PROBLEM REQUIREMENTS: Among the entries below, which lines include the string "changes"? Show each one.

*** Opening of RECORDS FOR THIS EXERCISE ***

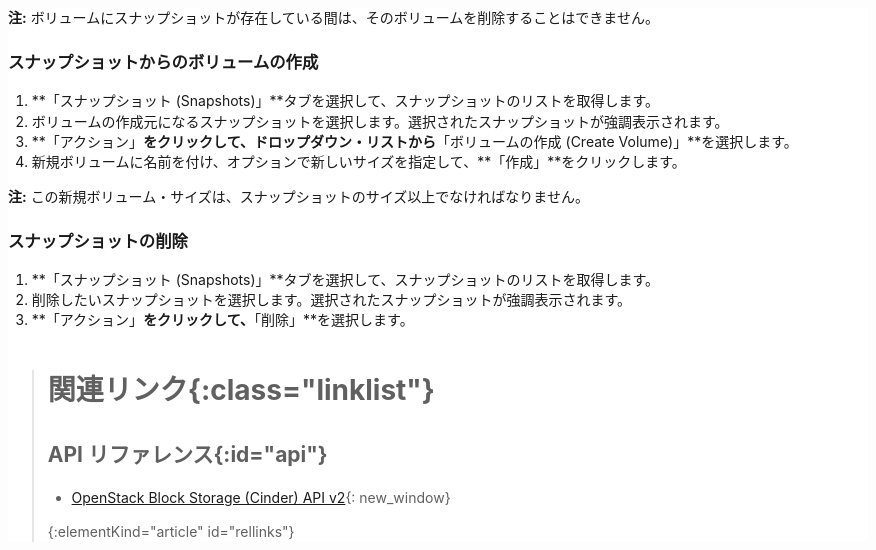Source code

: **注:** ボリュームにスナップショットが存在している間は、そのボリュームを削除することはできません。 

### スナップショットからのボリュームの作成

1.	**「スナップショット (Snapshots)」**タブを選択して、スナップショットのリストを取得します。
2.	ボリュームの作成元になるスナップショットを選択します。選択されたスナップショットが強調表示されます。
3.	**「アクション」**をクリックして、ドロップダウン・リストから**「ボリュームの作成 (Create Volume)」**を選択します。
4.	新規ボリュームに名前を付け、オプションで新しいサイズを指定して、**「作成」**をクリックします。 

**注:** この新規ボリューム・サイズは、スナップショットのサイズ以上でなければなりません。 

### スナップショットの削除

1.	**「スナップショット (Snapshots)」**タブを選択して、スナップショットのリストを取得します。
2.	削除したいスナップショットを選択します。選択されたスナップショットが強調表示されます。
3.	**「アクション」**をクリックして、**「削除」**を選択します。 



># 関連リンク{:class="linklist"}
>## API リファレンス{:id="api"}
>* [OpenStack Block Storage (Cinder) API v2](http://developer.openstack.org/api-ref-blockstorage-v2.html){: new_window}
>
>{:elementKind="article" id="rellinks"}
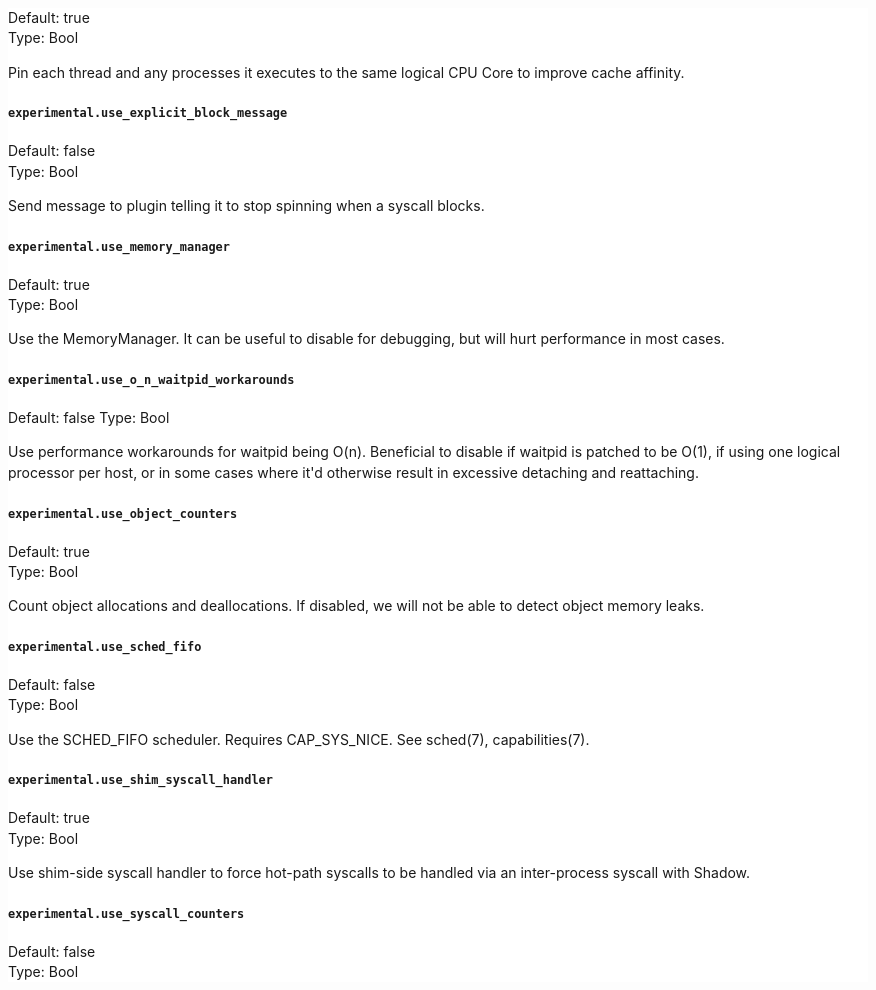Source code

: Default: true  
Type: Bool

Pin each thread and any processes it executes to the same logical CPU Core to improve cache affinity.

#### `experimental.use_explicit_block_message`

Default: false  
Type: Bool

Send message to plugin telling it to stop spinning when a syscall blocks.

#### `experimental.use_memory_manager`

Default: true  
Type: Bool

Use the MemoryManager. It can be useful to disable for debugging, but will hurt performance in most cases.

#### `experimental.use_o_n_waitpid_workarounds`

Default: false
Type: Bool

Use performance workarounds for waitpid being O(n). Beneficial to disable if waitpid is patched to be O(1), if using one logical processor per host, or in some cases where it'd otherwise result in excessive detaching and reattaching.

#### `experimental.use_object_counters`

Default: true  
Type: Bool

Count object allocations and deallocations. If disabled, we will not be able to detect object memory leaks.

#### `experimental.use_sched_fifo`

Default: false  
Type: Bool

Use the SCHED_FIFO scheduler. Requires CAP_SYS_NICE. See sched(7), capabilities(7).

#### `experimental.use_shim_syscall_handler`

Default: true  
Type: Bool

Use shim-side syscall handler to force hot-path syscalls to be handled via an inter-process syscall with Shadow.

#### `experimental.use_syscall_counters`

Default: false  
Type: Bool
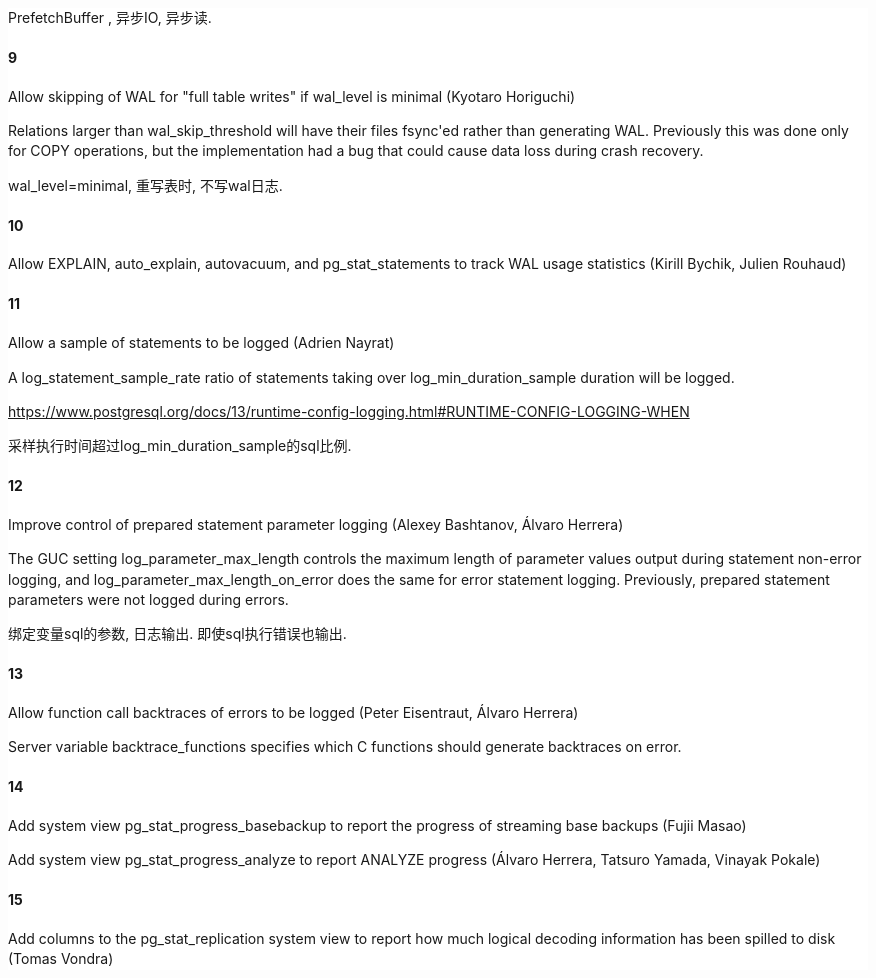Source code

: PrefetchBuffer , 异步IO, 异步读.   
  
  
#### 9  
Allow skipping of WAL for "full table writes" if wal_level is minimal (Kyotaro Horiguchi)  
  
Relations larger than wal_skip_threshold will have their files fsync'ed rather than generating WAL. Previously this was done only for COPY operations, but the implementation had a bug that could cause data loss during crash recovery.  
  
wal_level=minimal, 重写表时, 不写wal日志.    
  
  
#### 10  
Allow EXPLAIN, auto_explain, autovacuum, and pg_stat_statements to track WAL usage statistics (Kirill Bychik, Julien Rouhaud)  
  
  
#### 11  
Allow a sample of statements to be logged (Adrien Nayrat)  
  
A log_statement_sample_rate ratio of statements taking over log_min_duration_sample duration will be logged.  
  
https://www.postgresql.org/docs/13/runtime-config-logging.html#RUNTIME-CONFIG-LOGGING-WHEN  
  
采样执行时间超过log_min_duration_sample的sql比例.    
  
  
#### 12  
Improve control of prepared statement parameter logging (Alexey Bashtanov, Álvaro Herrera)  
  
The GUC setting log_parameter_max_length controls the maximum length of parameter values output during statement non-error logging, and log_parameter_max_length_on_error does the same for error statement logging. Previously, prepared statement parameters were not logged during errors.  
  
  
绑定变量sql的参数, 日志输出. 即使sql执行错误也输出.   
  
  
#### 13  
Allow function call backtraces of errors to be logged (Peter Eisentraut, Álvaro Herrera)  
  
Server variable backtrace_functions specifies which C functions should generate backtraces on error.  
  
  
  
  
#### 14  
Add system view pg_stat_progress_basebackup to report the progress of streaming base backups (Fujii Masao)  
  
Add system view pg_stat_progress_analyze to report ANALYZE progress (Álvaro Herrera, Tatsuro Yamada, Vinayak Pokale)  
  
  
  
  
#### 15  
Add columns to the pg_stat_replication system view to report how much logical decoding information has been spilled to disk (Tomas Vondra)  
  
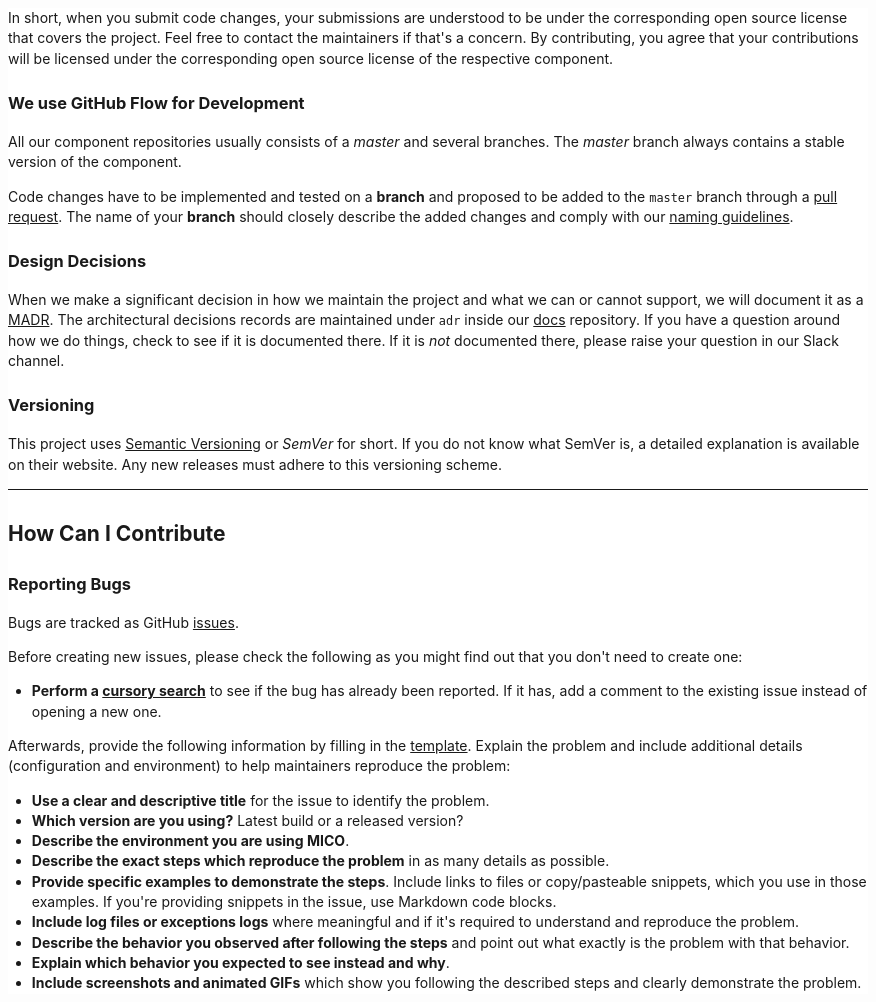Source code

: In short, when you submit code changes, your submissions are understood to be under the corresponding open source license that covers the project.
Feel free to contact the maintainers if that's a concern.
By contributing, you agree that your contributions will be licensed under the corresponding open source license of the respective component.

### We use GitHub Flow for Development

All our component repositories usually consists of a _master_ and several branches.
The _master_ branch always contains a stable version of the component.

Code changes have to be implemented and tested on a **branch** and proposed to be added to the `master` branch through a [pull request](#pull-requests).
The name of your **branch** should closely describe the added changes and comply with our [naming guidelines](#branch-naming-guidelines).

### Design Decisions

When we make a significant decision in how we maintain the project and what we can or cannot support, we will document it as a [MADR](https://adr.github.io/madr/).
The architectural decisions records are maintained under `adr` inside our [docs](https://github.com/UST-MICO/docs) repository.
If you have a question around how we do things, check to see if it is documented there.
If it is *not* documented there, please raise your question in our Slack channel.

### Versioning

This project uses [Semantic Versioning](https://semver.org) or _SemVer_ for short.
If you do not know what SemVer is, a detailed explanation is available on their website.
Any new releases must adhere to this versioning scheme.

---

## How Can I Contribute

### Reporting Bugs

Bugs are tracked as GitHub [issues](https://github.com/UST-MICO/mico/issues).

Before creating new issues, please check the following as you might find out that you don't need to create one:

* **Perform a [cursory search](https://github.com/search?q=+is:issue+user:UST-MICO)** to see if the bug has already been reported.
  If it has, add a comment to the existing issue instead of opening a new one.

Afterwards, provide the following information by filling in the [template](.github/ISSUE_TEMPLATE.md).
Explain the problem and include additional details (configuration and environment) to help maintainers reproduce the problem:

* **Use a clear and descriptive title** for the issue to identify the problem.
* **Which version are you using?** Latest build or a released version?
* **Describe the environment you are using MICO**.
* **Describe the exact steps which reproduce the problem** in as many details as possible.
* **Provide specific examples to demonstrate the steps**.
  Include links to files or copy/pasteable snippets, which you use in those examples.
  If you're providing snippets in the issue, use Markdown code blocks.
* **Include log files or exceptions logs** where meaningful and if it's required to understand and reproduce the problem.
* **Describe the behavior you observed after following the steps** and point out what exactly is the problem with that behavior.
* **Explain which behavior you expected to see instead and why**.
* **Include screenshots and animated GIFs** which show you following the described steps and clearly demonstrate the problem.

*** Close of RECORDS FOR THIS EXERCISE ***

RESPONSE FOR THIS EXERCISE:
: In short, when you submit code changes, your submissions are understood to be under the corresponding open source license that covers the project.
Code changes have to be implemented and tested on a **branch** and proposed to be added to the `master` branch through a [pull request](#pull-requests).
The name of your **branch** should closely describe the added changes and comply with our [naming guidelines](#branch-naming-guidelines).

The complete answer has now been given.